From voice-activated AI colour systems to brilliantly boring movies, EVP executive creative director at Wunderman Thompson Atlanta, Jared Kozel, shares some of the campaigns that have stayed with him
Whether it’s through new tech, cultural hacks or unexpected media, I love creative best when it breaks rules and conventions. To me, that’s how the work and the brand truly stands out and inspires. Below, I’ve chosen a range of recent examples to share that does just that...
Dominos - 'Mind Ordering Pizza'
Perfectly tying into the most successful Netflix show of all time by using facial recognition software to let you order a pizza with 'your mind'...yes please. I love the genius mix of tech and culture here. The beautifully design app, rich content with the 'Stranger Things' cast, and the deep backstory of the Hawkins National Lab experiment gone array make the idea much bigger than just branded entertainment.
VICE - 'Unfiltered History Tour'
Agency: Dentsu Creative India
Another brilliant tech and culture example, this campaign turns a trip to the British Museum into an interactive, AR experience that explores the true histories of works of art stolen from other cultures. What makes this work so memorable is that it is essentially hijacking the museum and using tech to fill in the gaps the artefact placards leave out.

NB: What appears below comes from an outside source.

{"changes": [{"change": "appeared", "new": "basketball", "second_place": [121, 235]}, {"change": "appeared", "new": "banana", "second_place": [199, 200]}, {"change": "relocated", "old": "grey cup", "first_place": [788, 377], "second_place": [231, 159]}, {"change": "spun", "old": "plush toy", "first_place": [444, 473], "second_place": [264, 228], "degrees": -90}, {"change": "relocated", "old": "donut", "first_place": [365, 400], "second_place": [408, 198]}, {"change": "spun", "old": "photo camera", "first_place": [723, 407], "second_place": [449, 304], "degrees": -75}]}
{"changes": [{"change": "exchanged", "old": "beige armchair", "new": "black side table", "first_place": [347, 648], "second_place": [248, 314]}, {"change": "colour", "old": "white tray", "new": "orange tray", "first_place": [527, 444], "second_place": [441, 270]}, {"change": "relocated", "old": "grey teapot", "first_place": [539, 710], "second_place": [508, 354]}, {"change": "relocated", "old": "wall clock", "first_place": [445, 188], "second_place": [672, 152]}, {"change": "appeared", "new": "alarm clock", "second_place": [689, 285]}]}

The content for the campaign is all storytelling by people from countries the artefacts had been stolen from, which brings powerful human emotion to what could’ve been more sterile and data-driven tech.
Coors Light - 'The Coors Light'
I love this because it’s literally inspired by simply breaking a rule. Coors Light and Mischief found a way to get around NFL rules prohibiting active players from directly endorsing beer by having Patrick Mahomes pitch a branded flashlight. 'The Coors Light' - a long, silver flashlight that carries the brand’s name - is promoted by Mahomes and described as being built from 'high-quality steel so it feels as cold as the Rocky Mountains'. When this came out it was impossible not to laugh and appreciate the cleverness here. Well done.

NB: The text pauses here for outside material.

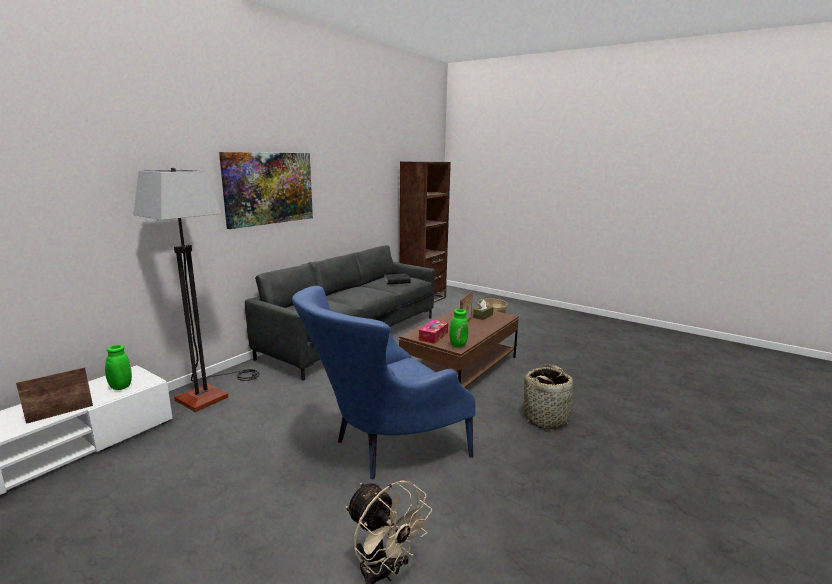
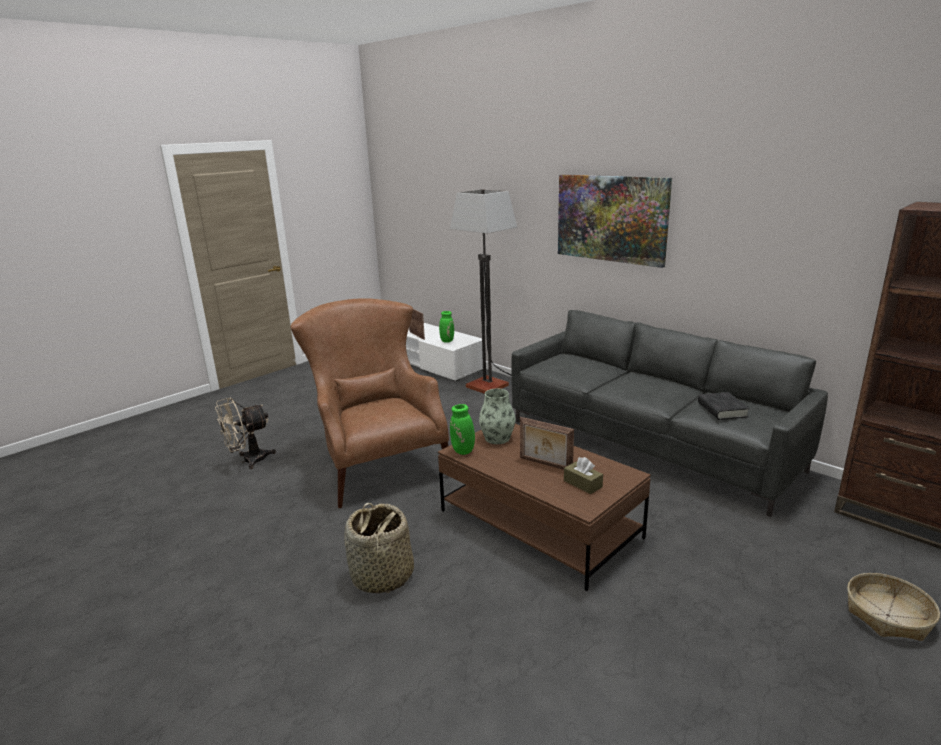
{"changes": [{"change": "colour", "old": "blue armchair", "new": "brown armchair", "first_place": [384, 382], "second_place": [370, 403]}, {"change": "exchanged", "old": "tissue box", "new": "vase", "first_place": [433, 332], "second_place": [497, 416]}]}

Sherwin Williams - 'Speaking in Colour'
Agency: Wunderman Thompson Minneapolis
This work recently won a Grand Prix for our agency at Cannes. It goes beyond advertising by actually inventing a new way to use the product. 'Speaking in Colour' is a voice-activated AI colour system that produces hues based on human inspiration. For example, by simply speaking: 'Crystal clear, Caribbean water', millions of images are analysed in a search algorithm, and optical recognition technology creates a custom colour palette. Using the intuitive power of AI, any colour can be fine-tuned by saying: 'A little brighter' or 'Blend in a bit more blue' to find that one-in-a-million colour. The experience is wildly affective, letting you find new colours that could otherwise be impossible to describe. For the first time ever, colour can be spoken into existence.
Midea - '90 Minutes of Air Conditioning'
Agency: DePereira O’Dell
Lastly, I wanted to include this insanely simple one to remind us all how a good insight can go a long way in making memorable work. Air conditioning brand Midea and Pereira O’Dell came up with this solution to the insufferable sticky summer heat - a really boring movie. Pereira O’Dell created '90 Minutes of Air Conditioning', an actual 90-minute film featuring nothing but one of the brand’s A.C. units blowing cool air into a room. That’s it. The film ran and attendees were given refreshments and air conditioning as they watched.